══ PROVIDED ENTRIES
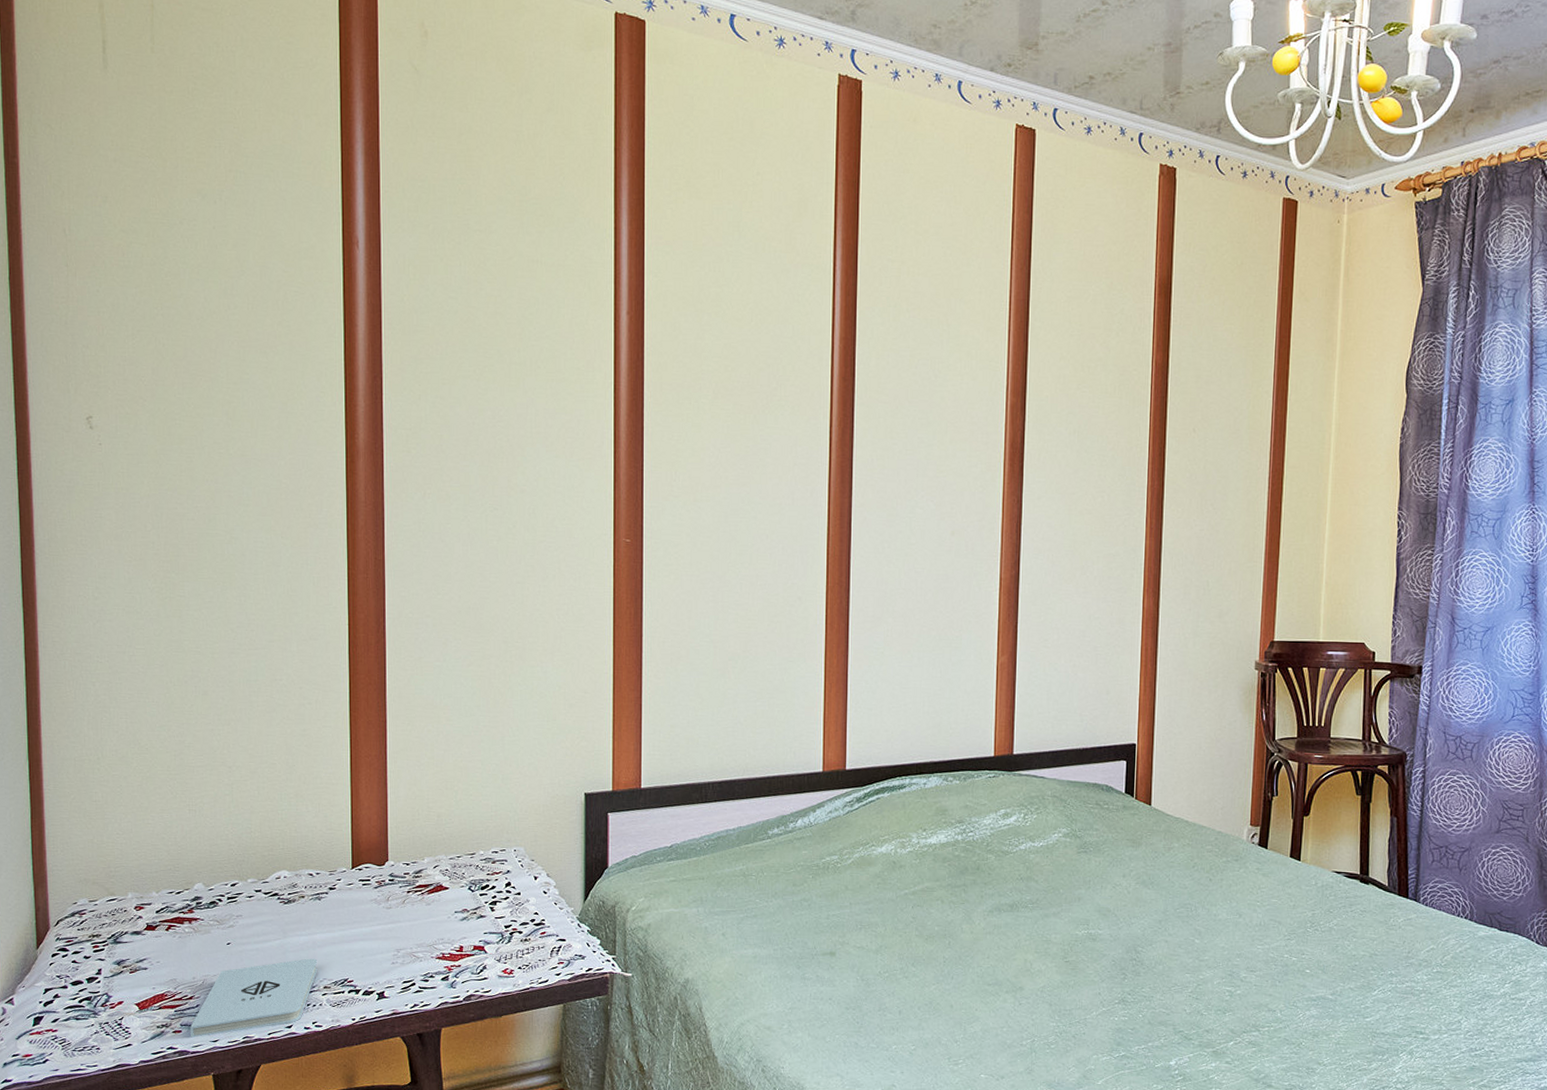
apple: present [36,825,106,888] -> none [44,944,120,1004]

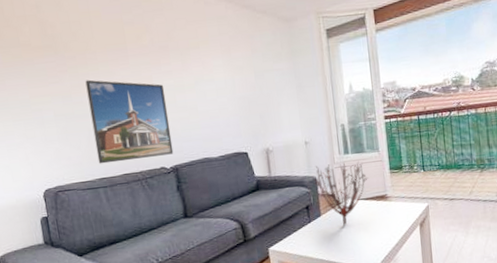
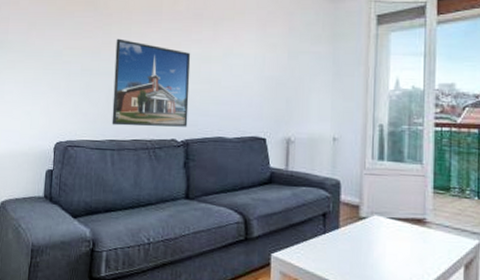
plant: present [313,162,368,226] -> none [336,168,404,247]

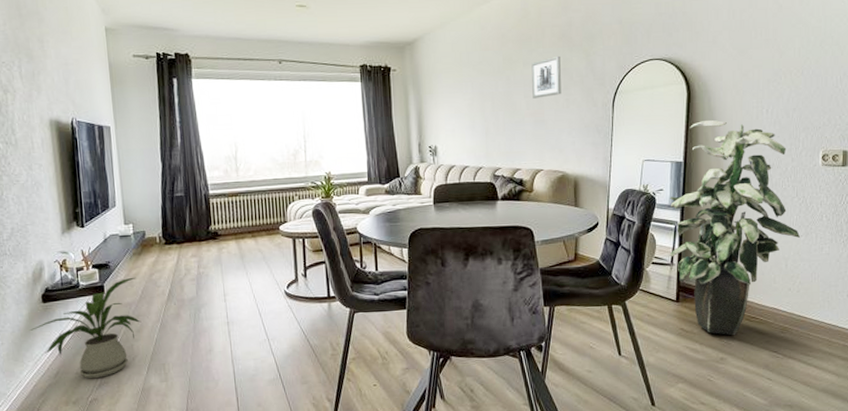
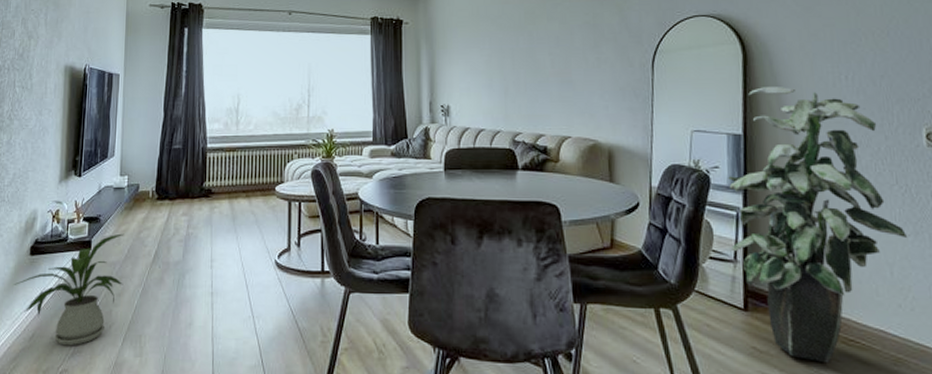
wall art: present [532,55,561,99] -> none [557,10,591,56]

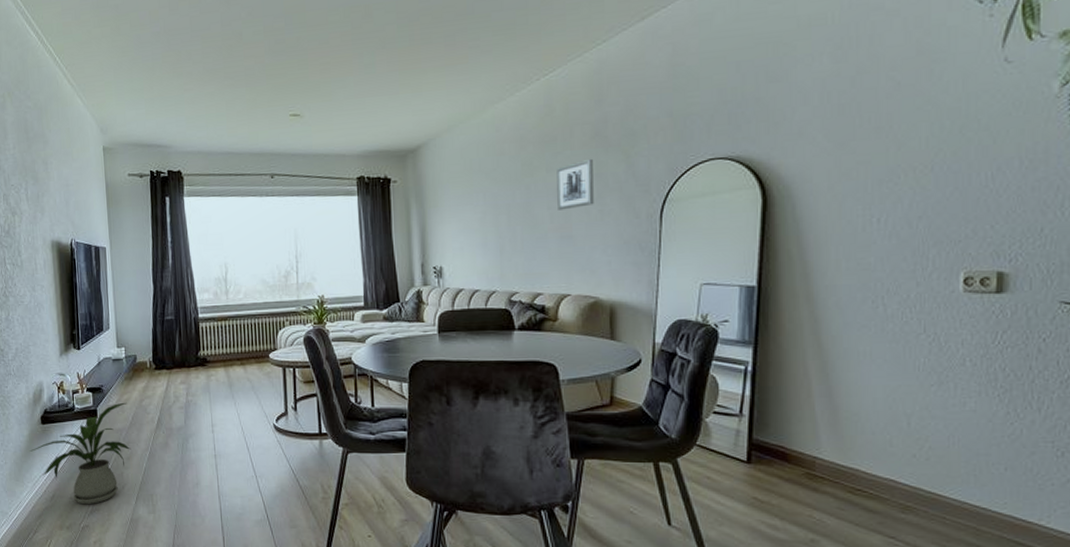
wall art: none [557,10,591,56] -> present [557,158,594,210]
indoor plant: present [728,87,907,364] -> none [737,233,929,512]

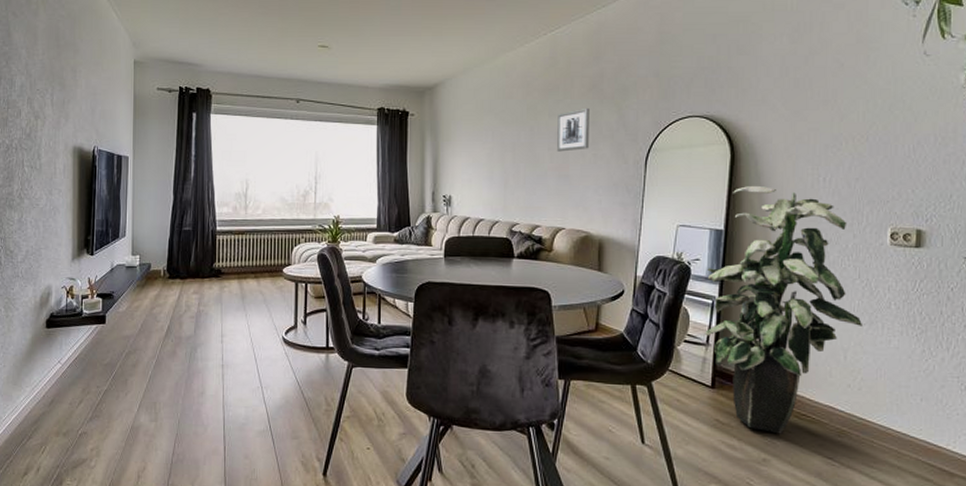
house plant: present [30,402,131,505] -> none [31,309,138,411]
indoor plant: none [737,233,929,512] -> present [705,186,862,434]

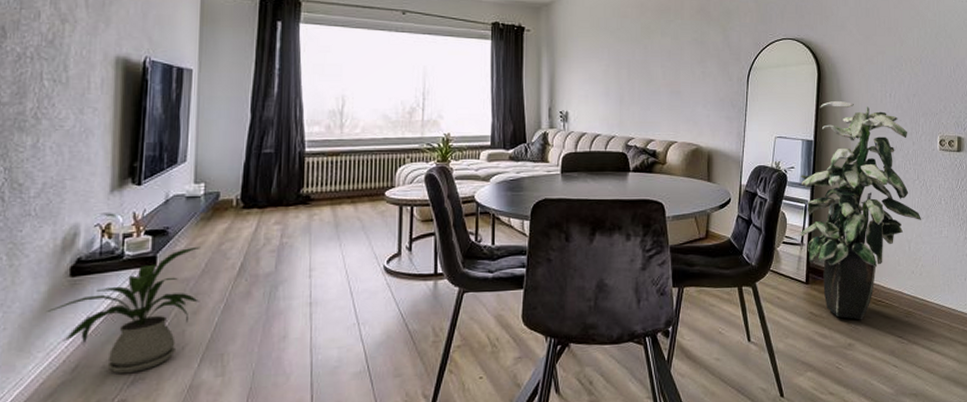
house plant: none [31,309,138,411] -> present [47,246,201,374]
wall art: present [557,107,589,152] -> none [669,28,698,69]

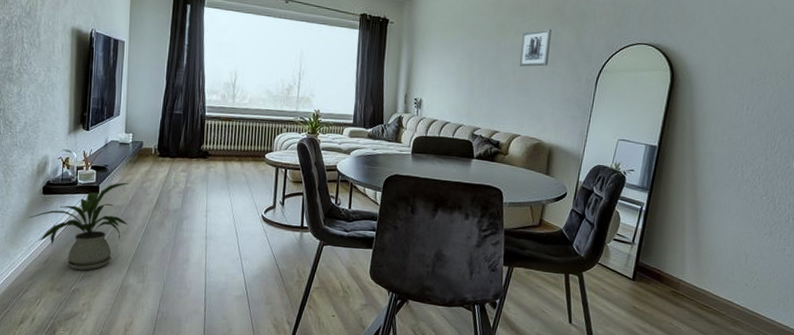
wall art: none [669,28,698,69] -> present [520,28,552,67]
indoor plant: present [800,101,921,320] -> none [632,109,764,322]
════
HOW TO COMPLETE THIS TASK
All lines above holding the word "wall" make up the answer; copy each one.

RESULT
wall art: present [532,55,561,99] -> none [557,10,591,56]
wall art: none [557,10,591,56] -> present [557,158,594,210]
wall art: present [557,107,589,152] -> none [669,28,698,69]
wall art: none [669,28,698,69] -> present [520,28,552,67]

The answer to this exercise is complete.